Write the lines below as a JSON list of strings, one string per line, with blank lines omitted. Leave the pictures out of the list.

— Data listing —
(begin)

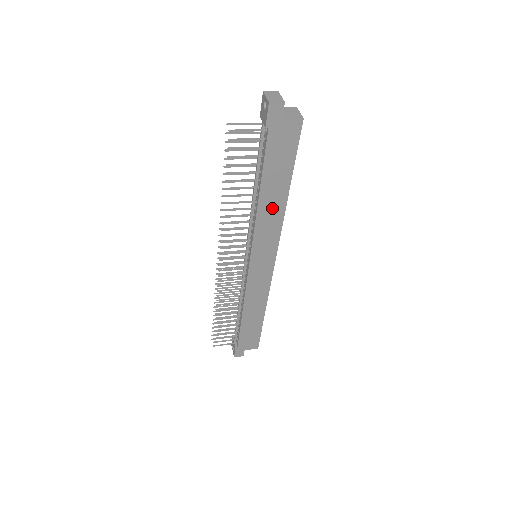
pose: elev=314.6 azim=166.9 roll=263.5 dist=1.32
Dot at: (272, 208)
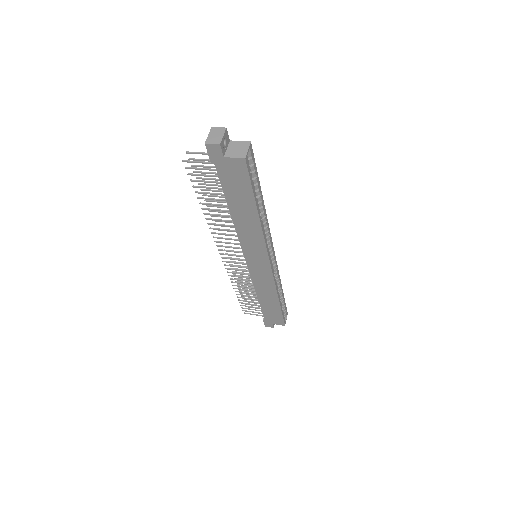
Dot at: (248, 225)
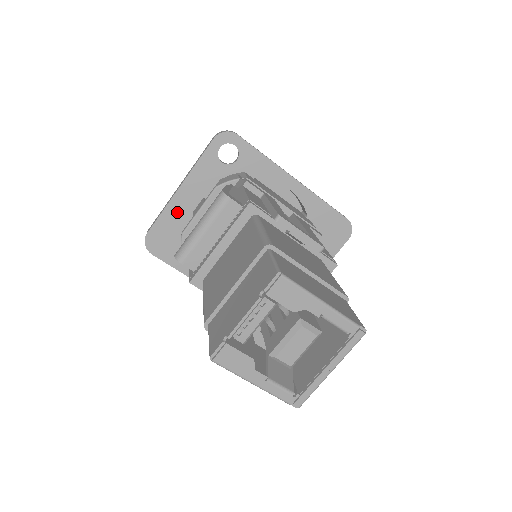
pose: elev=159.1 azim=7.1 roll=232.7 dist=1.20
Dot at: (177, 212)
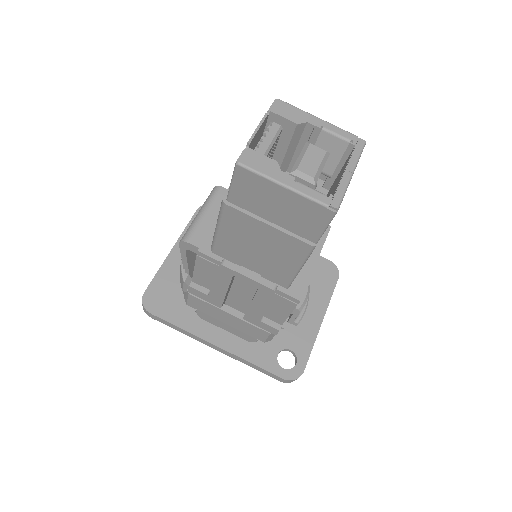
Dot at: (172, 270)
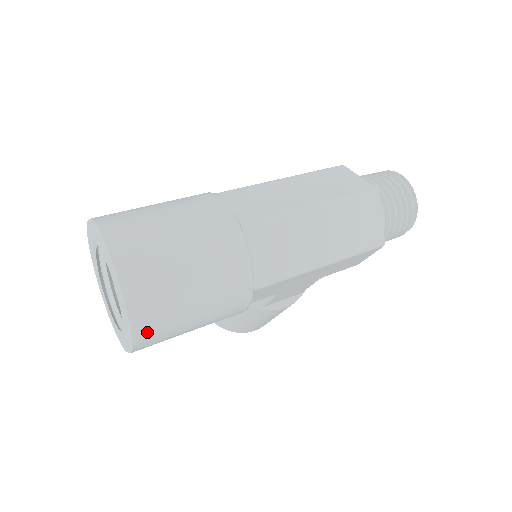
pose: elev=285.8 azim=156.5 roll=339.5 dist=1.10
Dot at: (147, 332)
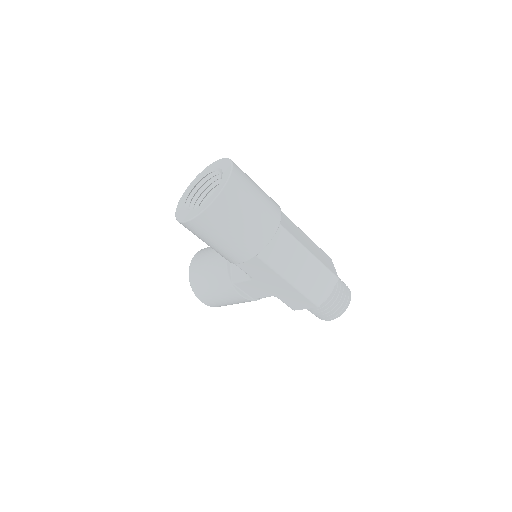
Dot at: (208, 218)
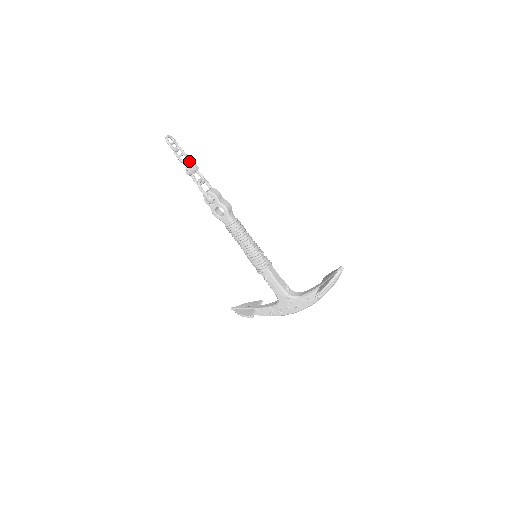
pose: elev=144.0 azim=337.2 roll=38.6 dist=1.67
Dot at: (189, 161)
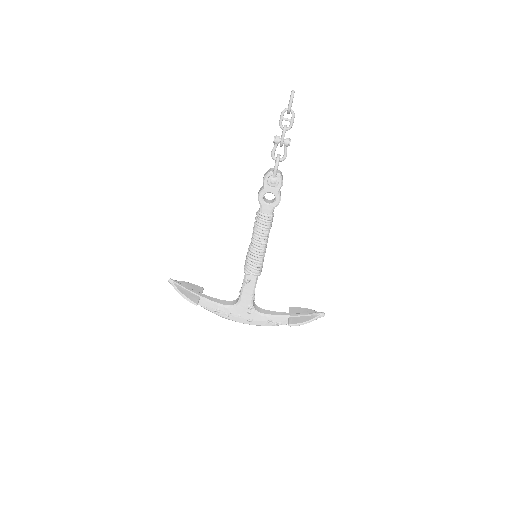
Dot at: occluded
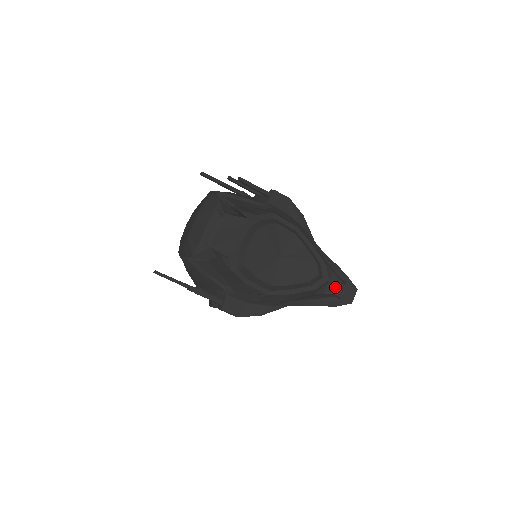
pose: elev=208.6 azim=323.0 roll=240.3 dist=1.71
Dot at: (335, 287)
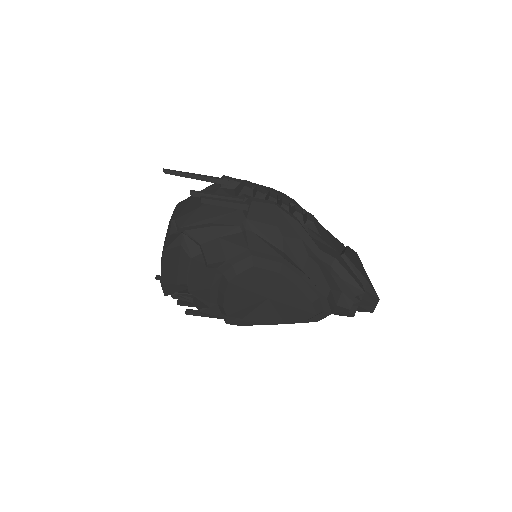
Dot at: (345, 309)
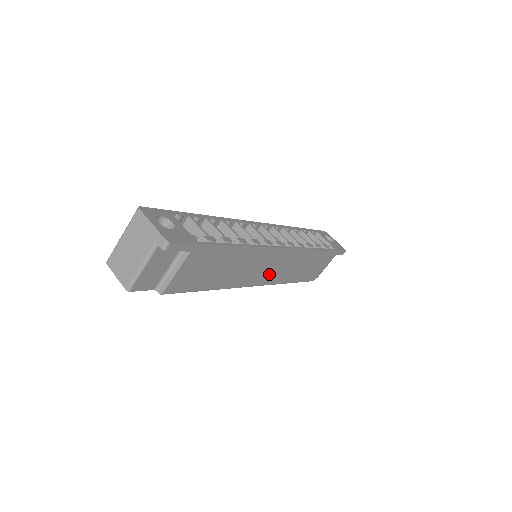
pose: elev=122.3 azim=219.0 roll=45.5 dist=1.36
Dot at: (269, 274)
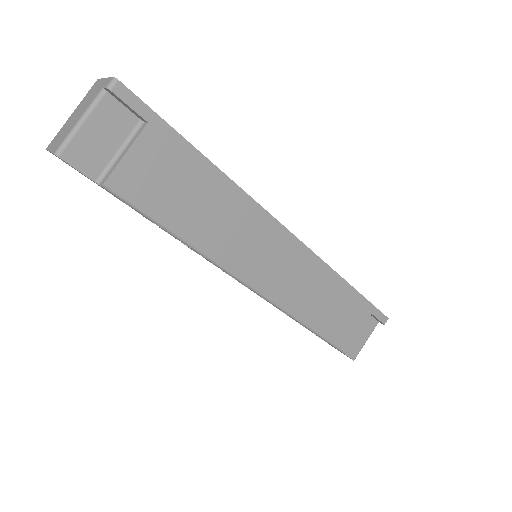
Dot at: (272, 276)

(end)

— Solution to the problem —
[
  "pose: elev=314.6 azim=166.9 roll=263.5 dist=1.32",
  "Dot at: (272, 208)",
  "Dot at: (248, 225)",
  "pose: elev=159.1 azim=7.1 roll=232.7 dist=1.20",
  "Dot at: (177, 212)",
  "Dot at: (172, 270)",
  "pose: elev=285.8 azim=156.5 roll=339.5 dist=1.10",
  "Dot at: (147, 332)",
  "Dot at: (208, 218)",
  "pose: elev=144.0 azim=337.2 roll=38.6 dist=1.67",
  "Dot at: (189, 161)",
  "Dot at: occluded",
  "pose: elev=208.6 azim=323.0 roll=240.3 dist=1.71",
  "Dot at: (335, 287)",
  "Dot at: (345, 309)",
  "pose: elev=122.3 azim=219.0 roll=45.5 dist=1.36",
  "Dot at: (269, 274)",
  "Dot at: (272, 276)"
]